▸ Your assignment:
Within the listing below, please show every line carrying the string "عمومی".
Top of Source data
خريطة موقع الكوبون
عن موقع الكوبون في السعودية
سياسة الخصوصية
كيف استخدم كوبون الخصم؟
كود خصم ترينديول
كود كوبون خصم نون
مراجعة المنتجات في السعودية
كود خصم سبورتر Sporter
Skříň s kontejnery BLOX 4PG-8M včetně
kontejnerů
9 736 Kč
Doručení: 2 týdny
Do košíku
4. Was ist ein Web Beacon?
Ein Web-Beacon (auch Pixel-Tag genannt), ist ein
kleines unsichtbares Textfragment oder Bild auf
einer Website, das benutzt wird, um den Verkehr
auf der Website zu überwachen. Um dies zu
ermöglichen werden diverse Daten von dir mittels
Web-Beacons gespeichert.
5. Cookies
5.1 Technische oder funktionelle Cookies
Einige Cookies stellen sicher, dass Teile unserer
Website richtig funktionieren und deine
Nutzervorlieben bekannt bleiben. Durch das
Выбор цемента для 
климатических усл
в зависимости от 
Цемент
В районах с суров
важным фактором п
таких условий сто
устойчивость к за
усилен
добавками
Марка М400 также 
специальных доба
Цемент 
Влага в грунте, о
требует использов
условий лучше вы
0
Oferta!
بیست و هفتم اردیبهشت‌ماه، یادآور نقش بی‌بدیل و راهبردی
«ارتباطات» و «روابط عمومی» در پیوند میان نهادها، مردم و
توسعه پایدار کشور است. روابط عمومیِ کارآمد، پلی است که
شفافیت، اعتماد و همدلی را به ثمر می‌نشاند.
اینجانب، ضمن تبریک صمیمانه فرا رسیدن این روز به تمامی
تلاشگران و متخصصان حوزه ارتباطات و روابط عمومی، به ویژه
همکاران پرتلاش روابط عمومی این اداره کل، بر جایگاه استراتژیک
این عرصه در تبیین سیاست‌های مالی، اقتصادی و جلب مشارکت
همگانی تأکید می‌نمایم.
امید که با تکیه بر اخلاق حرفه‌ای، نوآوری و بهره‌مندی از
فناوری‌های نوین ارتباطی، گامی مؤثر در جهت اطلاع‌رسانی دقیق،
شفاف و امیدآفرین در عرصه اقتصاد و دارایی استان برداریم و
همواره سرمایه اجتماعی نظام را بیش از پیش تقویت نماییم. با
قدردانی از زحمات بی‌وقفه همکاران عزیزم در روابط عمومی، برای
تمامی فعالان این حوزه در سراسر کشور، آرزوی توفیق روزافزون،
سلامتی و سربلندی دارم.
Bottom of Source data
▸ Task solution:
«ارتباطات» و «روابط عمومی» در پیوند میان نهادها، مردم و
توسعه پایدار کشور است. روابط عمومیِ کارآمد، پلی است که
تلاشگران و متخصصان حوزه ارتباطات و روابط عمومی، به ویژه
همکاران پرتلاش روابط عمومی این اداره کل، بر جایگاه استراتژیک
قدردانی از زحمات بی‌وقفه همکاران عزیزم در روابط عمومی، برای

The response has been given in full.